Linux kernel 5.19.12 can damage Intel laptop LCDs

PSA: Users running Linux on laptops with Intel processors should avoid Linux Kernel 5.19.12 due to an error that might physically harm the display. Fortunately, kernel 5.19.13 has already fixed the issue. Versions 6.0 and 6.1 have also begun rolling out with many significant changes.

Recent reports from Intel laptop users running Linux Kernel 5.19.12 describe “white flashing” on their screens. A Linux engineer found that the issue could ruin the LCD, urging users to immediately roll back to an earlier iteration. The critical flaw prompted developers to issue a quick update.

The problem appears to originate from a faulty Intel graphics driver, which Linux kernel engineer Ville Syrjäl describes as a bad panel power sequencing delay. Greg Kroah-Hartman, the developer who released 5.19.13, said that users should only upgrade to the new kernel if they’re experiencing this issue.

According to Tom’s Hardware, the problem affects any Intel-based laptop that directly wires the integrated display to the integrated graphics. All Nvidia Optimus laptops and possibly some Intel-Radeon combined notebooks could face this issue because they always let the iGPU control the screen, even when the dedicated GPU is rendering the graphics. Your laptop might be safe if you can disable Optimus mode.

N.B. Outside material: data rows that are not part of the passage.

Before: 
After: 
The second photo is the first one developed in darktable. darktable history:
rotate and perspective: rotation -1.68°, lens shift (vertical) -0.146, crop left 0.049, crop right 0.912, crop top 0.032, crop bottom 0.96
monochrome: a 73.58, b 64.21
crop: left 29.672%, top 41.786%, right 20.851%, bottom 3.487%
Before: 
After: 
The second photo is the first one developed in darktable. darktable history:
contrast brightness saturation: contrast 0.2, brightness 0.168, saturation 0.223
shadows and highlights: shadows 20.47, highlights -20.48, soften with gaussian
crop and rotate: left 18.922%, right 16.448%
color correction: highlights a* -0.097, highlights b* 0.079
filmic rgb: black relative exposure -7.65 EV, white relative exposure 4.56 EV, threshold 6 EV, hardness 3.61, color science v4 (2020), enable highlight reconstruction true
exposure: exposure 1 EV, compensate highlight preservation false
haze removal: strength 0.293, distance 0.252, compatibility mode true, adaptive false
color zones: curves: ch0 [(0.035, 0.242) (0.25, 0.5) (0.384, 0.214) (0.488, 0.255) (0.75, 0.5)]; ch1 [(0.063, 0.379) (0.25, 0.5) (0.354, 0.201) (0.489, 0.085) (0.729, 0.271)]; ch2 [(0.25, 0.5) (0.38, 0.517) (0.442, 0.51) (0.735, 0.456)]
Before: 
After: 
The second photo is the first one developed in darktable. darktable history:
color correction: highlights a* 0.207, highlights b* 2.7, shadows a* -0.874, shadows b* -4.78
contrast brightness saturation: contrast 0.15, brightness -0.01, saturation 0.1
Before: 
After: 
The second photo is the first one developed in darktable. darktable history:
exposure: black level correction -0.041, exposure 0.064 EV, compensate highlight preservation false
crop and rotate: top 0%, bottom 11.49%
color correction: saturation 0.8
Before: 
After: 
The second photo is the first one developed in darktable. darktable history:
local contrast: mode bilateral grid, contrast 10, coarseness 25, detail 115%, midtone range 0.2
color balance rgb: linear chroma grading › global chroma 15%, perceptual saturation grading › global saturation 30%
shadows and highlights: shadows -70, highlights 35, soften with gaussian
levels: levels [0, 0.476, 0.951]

Most Linux users likely have to wait until kernel 5.19.13 is available for their specific distro. The engineers examining the LCD problem didn’t say whether the newly-released kernels 6.0 and 6.1 also include fixes for the issue.

Released for most major distros this week, Linux Kernel 6.0 supports the newest hardware architectures, including Raptor Lake, Meteor Lake, Arc Alchemist, and RDNA 3. It also marks a start for the operating system’s entrance into Arm by introducing support for the Arm-based Qualcomm Snapdragon laptops. Furthermore, the new kernel fixes a vestigial 20-year-old workaround that slows down recent AMD processors.

Kernel 6.1 closes a significant Bluetooth security hole and makes the first steps towards supporting the Rust programming language, which Google uses to develop Android. Another addition is a new Error Detection and Correction (EDAC) driver that lets Intel systems decode hardware errors faster, though it’s unclear if that includes the LCD issue. The new EDAC driver error decoder is faster than the traditional firmware decoder but can still fall back to it if needed.